Die Doppel-Olympiasiegerin von Tokio dominierte die Dressurwettbewerbe in Hagen bei Osnabrück fast nach Belieben. «Wir surfen gerade die Welle. Vom ersten bis zum letzten Tag hatte Dalera Power», sagte die Siegerin über ihre Stute: «Sie hat gezeigt, wie viel Lust sie hat.»

Prozentzahl in Tokio noch höher

«Vom Gefühl war es die beste Kür, die wir je hatten», erklärte von Bredow-Werndl. Die Prozentzahl war allerdings bei ihrem Triumph in Tokio noch etwas höher. Nach der Rückreise aus Japan habe Dalera ihr «nach wenigen Tagen signalisiert, dass sie wieder Power hat». Nach einer kleinen Pause habe sie «Anfang letzter Woche angefangen mit den Lektionen», berichtete die Reiterin. Am Rande des Teutoburger Wald holte das Paare in allen drei Prüfungen die besten Leistungen des Teilnehmerfeldes.

Leer ging dieses Mal Isabell Werth aus. Nach dem Silber im Special musste sich die 52 Jahre alte Reiterin aus Rheinberg mit ihrem Pferd Weihegold in der Kür mit dem vierten Platz und 84,896 Prozent begnügen. Mit der 16 Jahre alten Stute war am Samstag nicht mehr drin.
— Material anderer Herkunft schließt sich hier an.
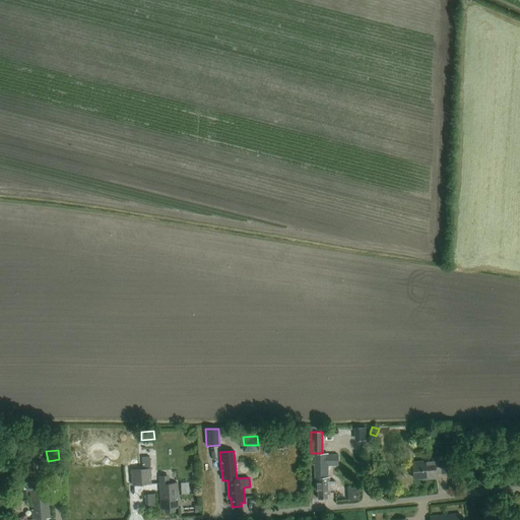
[(330,482),(330,477),(328,477),(328,466),(338,466),(338,455),(328,456),(328,454),(314,454),(315,492),(317,492),(318,499),(327,499),(327,495),(330,495),(330,490),(334,490),(337,489),(338,488),(338,484),(337,483),(334,482),(330,482)]
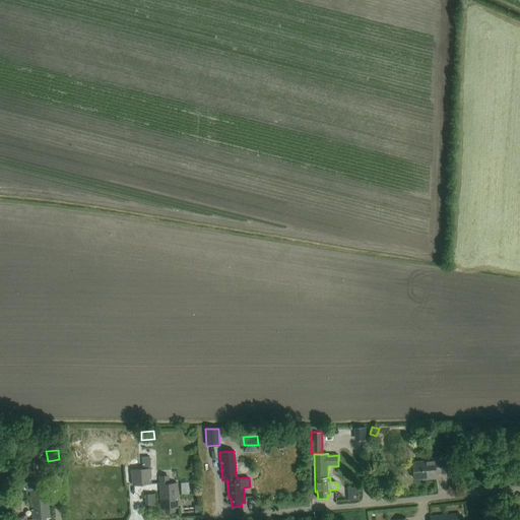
[(436,474),(448,472),(446,456),(430,458),(430,461),(412,462),(413,478),(428,477),(428,479),(437,478),(436,474)]
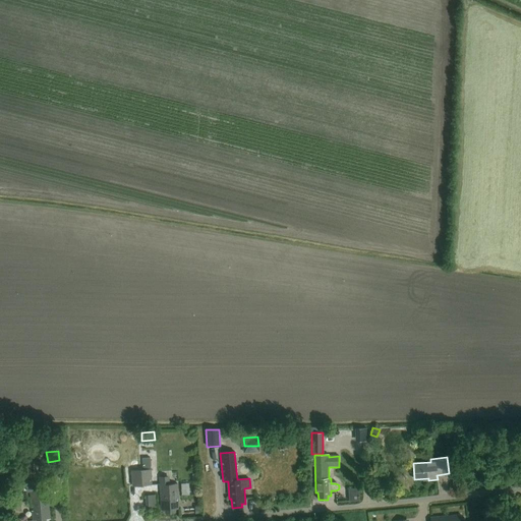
[(131,485),(150,484),(149,469),(130,470),(131,485)]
Zweite wurde die Dänin Cathrine Dufour mit Bohemian (88,436) vor der Britin Charlotte Dujardin mit Gio (87,246).

«Heute war eine bisschen der Wurm drin und die Luft raus», kommentierte Werth ihren Auftritt mit Weihegold. «Ich habe gemerkt, dass ich heute nicht vorne mitreiten kann.» Sie habe versucht, «es sauber nach Hause zu reiten».

Langehanenberg nur 14.

Einen enttäuschenden EM-Abschluss gab es für Helen Langehanenberg. Die 39-Jährige aus Billerbeck kam mit ihrer Stute Annabelle in der Kür nur auf Rang 14. «Schlecht war die Pirouette», kommentierte die Reiterin und sagte zum Grund des Patzers: «Sie wusste nicht, was ich wollte.» Ihr sei «kein anderer Fehler bewusst», sagte sie zu dem Ritt mit ihrer am Ende etwas müde wirkenden Annabelle.

Nicht mehr dabei war Dorothee Schneider. Die 52 Jahre alte Reiterin aus Framersheim hatte mit Faustus die Qualifikation für die besten 15 Paare geschafft, durfte aber nicht reiten, weil pro Nation nur drei Paare zugelassen sind.